Work instructions
Print all of the data below exactly as it appears, leaving out every image.

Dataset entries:
■ ■ ■
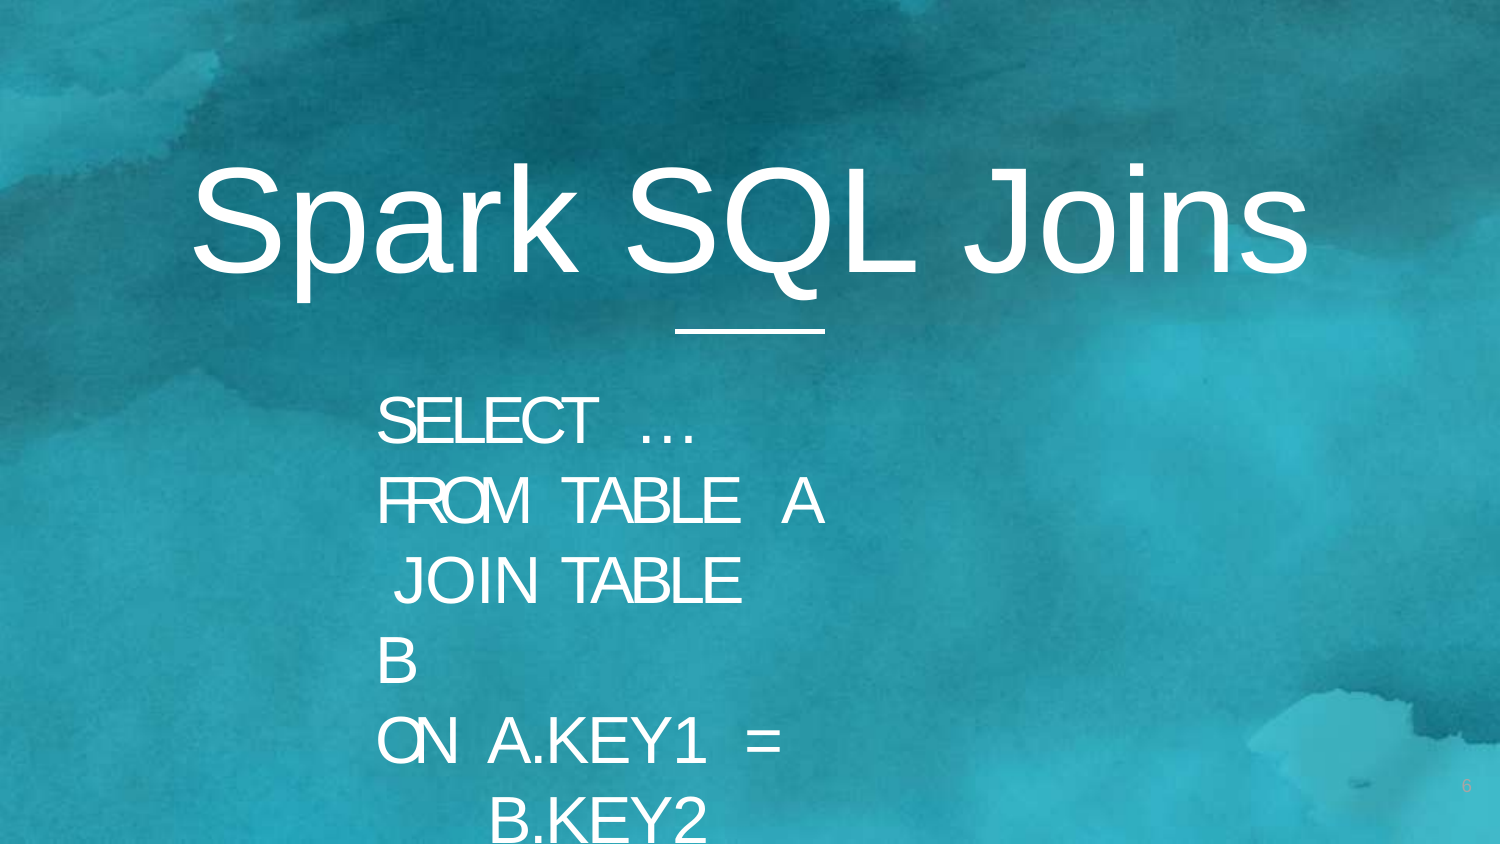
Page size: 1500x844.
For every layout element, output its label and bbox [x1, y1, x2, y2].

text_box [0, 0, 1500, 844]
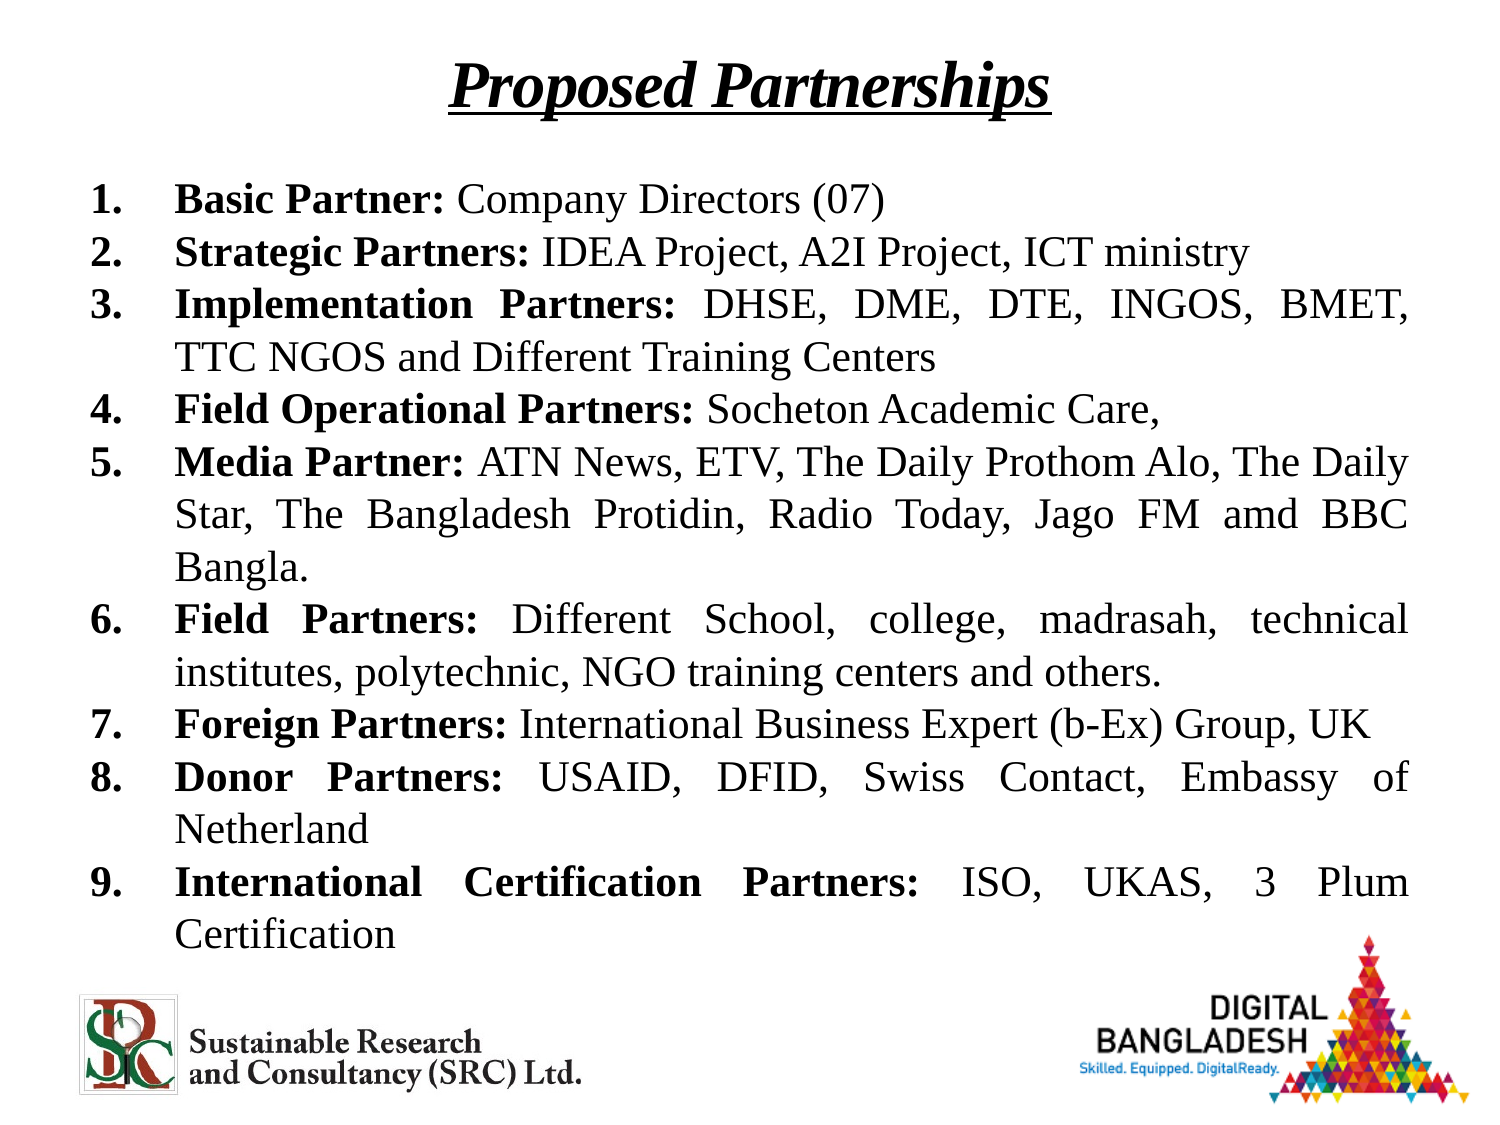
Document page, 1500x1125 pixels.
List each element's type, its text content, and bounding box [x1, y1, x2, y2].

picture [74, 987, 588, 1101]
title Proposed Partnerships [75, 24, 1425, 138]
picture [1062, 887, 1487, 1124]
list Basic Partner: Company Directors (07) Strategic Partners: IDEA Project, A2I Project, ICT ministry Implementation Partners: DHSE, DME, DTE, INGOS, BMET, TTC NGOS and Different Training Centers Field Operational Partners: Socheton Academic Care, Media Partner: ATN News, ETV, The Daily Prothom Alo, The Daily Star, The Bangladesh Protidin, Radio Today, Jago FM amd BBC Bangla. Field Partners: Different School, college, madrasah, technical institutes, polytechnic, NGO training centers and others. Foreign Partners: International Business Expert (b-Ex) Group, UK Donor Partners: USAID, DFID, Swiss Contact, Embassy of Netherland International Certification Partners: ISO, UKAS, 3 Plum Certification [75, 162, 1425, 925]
■ ■ ■
Exercise result
Page size: 1500x844.
For every layout element, output its label and bbox [x1, y1, x2, y2].

text_box [0, 0, 1500, 844]
Document page, 1500x1125 pixels.
List each element's type, its text content, and bounding box [x1, y1, x2, y2].

picture [74, 987, 588, 1101]
title Proposed Partnerships [75, 24, 1425, 138]
picture [1062, 887, 1487, 1124]
list Basic Partner: Company Directors (07) Strategic Partners: IDEA Project, A2I Project, ICT ministry Implementation Partners: DHSE, DME, DTE, INGOS, BMET, TTC NGOS and Different Training Centers Field Operational Partners: Socheton Academic Care, Media Partner: ATN News, ETV, The Daily Prothom Alo, The Daily Star, The Bangladesh Protidin, Radio Today, Jago FM amd BBC Bangla. Field Partners: Different School, college, madrasah, technical institutes, polytechnic, NGO training centers and others. Foreign Partners: International Business Expert (b-Ex) Group, UK Donor Partners: USAID, DFID, Swiss Contact, Embassy of Netherland International Certification Partners: ISO, UKAS, 3 Plum Certification [75, 162, 1425, 925]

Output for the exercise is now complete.